Finanzierung durch Eigenmittel des Landkreises und Fördermittel des BBSR

Durchführende Stelle des Pilotprojekts Landkreis Neumarkt - Klima Neu des Modellvorhabens "Raumentwicklungsstrategien zum Klimawandel" ist das Landratsamt Neumarkt. Das Pilotprojekt ist in Thematische Schwerpunkte unterteilt, die jeweils von unterschiedlichen Institutionen und Firmen betreut werden.

PROEKTKOORDINATION: Walter Egelseer, Landratsamt Neumarkt

REGIONALE FORSCHUNGSASSISTENZ: Prof.
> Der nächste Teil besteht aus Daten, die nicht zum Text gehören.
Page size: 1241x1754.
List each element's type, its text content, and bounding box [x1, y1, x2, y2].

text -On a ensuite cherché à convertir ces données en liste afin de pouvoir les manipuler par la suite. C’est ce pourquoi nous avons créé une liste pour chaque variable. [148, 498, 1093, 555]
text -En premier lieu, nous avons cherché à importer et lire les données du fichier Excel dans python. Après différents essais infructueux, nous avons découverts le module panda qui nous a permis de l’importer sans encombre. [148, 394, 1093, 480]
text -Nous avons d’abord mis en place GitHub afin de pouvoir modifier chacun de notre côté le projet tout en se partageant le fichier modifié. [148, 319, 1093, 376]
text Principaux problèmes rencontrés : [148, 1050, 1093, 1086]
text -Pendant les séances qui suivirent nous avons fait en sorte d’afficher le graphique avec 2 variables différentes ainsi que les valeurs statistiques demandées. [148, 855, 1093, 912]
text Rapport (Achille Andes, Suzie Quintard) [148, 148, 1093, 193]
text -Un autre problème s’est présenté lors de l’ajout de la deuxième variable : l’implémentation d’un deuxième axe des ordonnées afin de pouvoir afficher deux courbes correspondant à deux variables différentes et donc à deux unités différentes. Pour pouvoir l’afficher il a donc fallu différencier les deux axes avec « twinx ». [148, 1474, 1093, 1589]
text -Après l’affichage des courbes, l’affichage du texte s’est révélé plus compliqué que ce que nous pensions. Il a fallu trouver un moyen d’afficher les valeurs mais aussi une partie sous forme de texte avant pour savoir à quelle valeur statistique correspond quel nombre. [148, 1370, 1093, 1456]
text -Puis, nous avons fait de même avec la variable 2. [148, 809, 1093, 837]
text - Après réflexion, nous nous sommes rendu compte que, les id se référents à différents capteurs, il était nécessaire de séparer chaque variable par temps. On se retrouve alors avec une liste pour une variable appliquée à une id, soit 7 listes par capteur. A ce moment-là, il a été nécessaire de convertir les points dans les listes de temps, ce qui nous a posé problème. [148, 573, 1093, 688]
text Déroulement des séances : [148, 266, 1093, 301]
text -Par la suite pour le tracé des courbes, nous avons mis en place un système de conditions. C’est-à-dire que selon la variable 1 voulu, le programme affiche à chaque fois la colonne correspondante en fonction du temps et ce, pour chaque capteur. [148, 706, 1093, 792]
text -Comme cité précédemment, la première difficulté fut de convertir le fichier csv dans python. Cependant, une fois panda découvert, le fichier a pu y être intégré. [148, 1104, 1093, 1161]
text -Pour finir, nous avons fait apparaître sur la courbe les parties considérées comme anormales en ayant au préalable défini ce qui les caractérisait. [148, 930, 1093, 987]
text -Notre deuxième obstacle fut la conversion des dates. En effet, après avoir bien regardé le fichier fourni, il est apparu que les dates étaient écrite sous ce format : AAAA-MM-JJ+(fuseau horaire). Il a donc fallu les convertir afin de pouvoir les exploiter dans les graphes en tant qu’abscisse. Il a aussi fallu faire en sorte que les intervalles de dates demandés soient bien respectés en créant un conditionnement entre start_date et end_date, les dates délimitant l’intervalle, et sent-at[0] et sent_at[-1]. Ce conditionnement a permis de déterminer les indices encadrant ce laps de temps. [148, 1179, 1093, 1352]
Jacoby, Universität der Bundeswehr, München

HANDLUNGSKONZEPTION, ÖFENTLICHKEITSARBEIT, MODERATION: Joachim Scheid, Valentum Consulting Group, Regensburg

MODERATION: Uwe Krappitz, Regina GmbH, Neumarkt

Träger, Akteure und Zielgruppen
Landkreis Neumarkt i.d. OPf. und Kreisangehörige Kommunen, Planungsverband Region Regensburg, Kreisangehörige kommunen des Landkreises Neumarkt i.d. OPf.

Mit der Erstellung des Konzeptes und den Erkenntnissen aus diesem Forschungsvorhaben, liegt dem Landkreis sowie den kreisangehörigen Kommunen ein Leitfaden zur Anpassung an den Klimawandel und somit zur Stärkung der Resilenz der regionalen Siedlungs-, Freiraum- und Infrastrukturen vor.